[Collected data]
◇ ◇ ◇
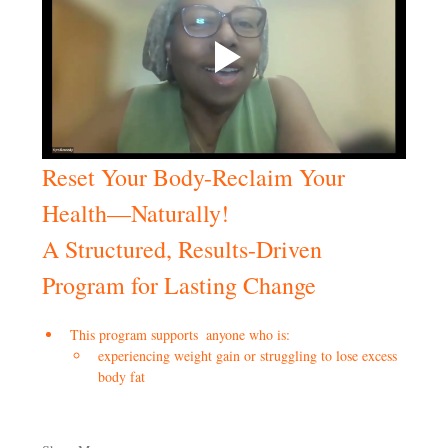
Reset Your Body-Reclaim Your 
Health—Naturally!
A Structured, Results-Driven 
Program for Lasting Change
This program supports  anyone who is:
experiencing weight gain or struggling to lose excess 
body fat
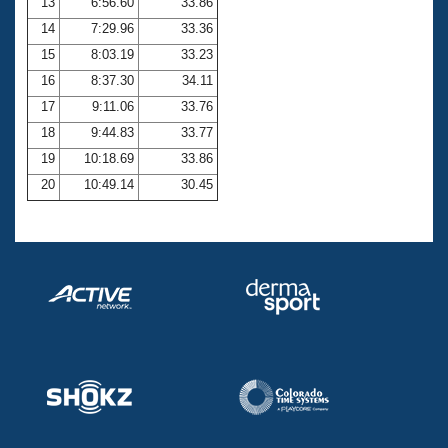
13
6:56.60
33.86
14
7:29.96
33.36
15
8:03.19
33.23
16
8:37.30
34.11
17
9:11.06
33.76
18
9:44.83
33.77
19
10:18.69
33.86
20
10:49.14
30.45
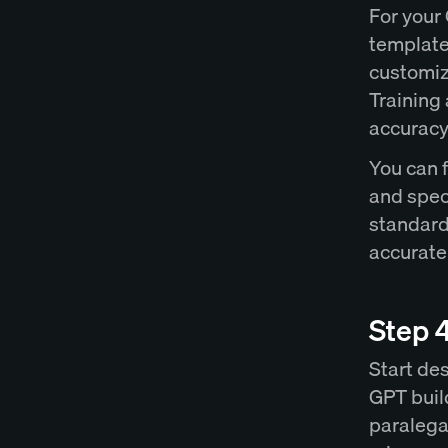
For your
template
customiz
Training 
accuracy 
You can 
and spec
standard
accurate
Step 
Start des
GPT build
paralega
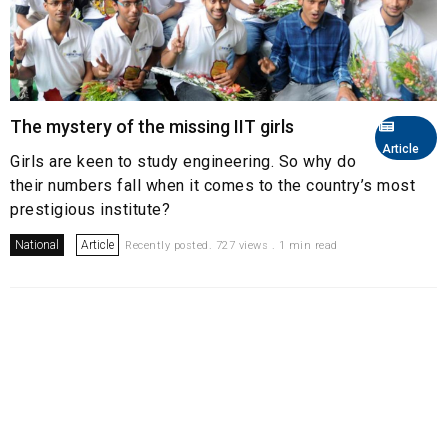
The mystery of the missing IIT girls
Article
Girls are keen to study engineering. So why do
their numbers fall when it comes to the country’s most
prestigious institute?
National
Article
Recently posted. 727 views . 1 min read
◇ ◇ ◇
> [What needs to be done]
When you reach a picture, skip it; copy every other part of the entries exactly.

> [Output]
Reset Your Body-Reclaim Your 
Health—Naturally!
A Structured, Results-Driven 
Program for Lasting Change
This program supports  anyone who is:
experiencing weight gain or struggling to lose excess 
body fat
13
6:56.60
33.86
14
7:29.96
33.36
15
8:03.19
33.23
16
8:37.30
34.11
17
9:11.06
33.76
18
9:44.83
33.77
19
10:18.69
33.86
20
10:49.14
30.45
For your
template
customiz
Training 
accuracy 
You can 
and spec
standard
accurate
Step 
Start des
GPT build
paralega
The mystery of the missing IIT girls
Article
Girls are keen to study engineering. So why do
their numbers fall when it comes to the country’s most
prestigious institute?
National
Article
Recently posted. 727 views . 1 min read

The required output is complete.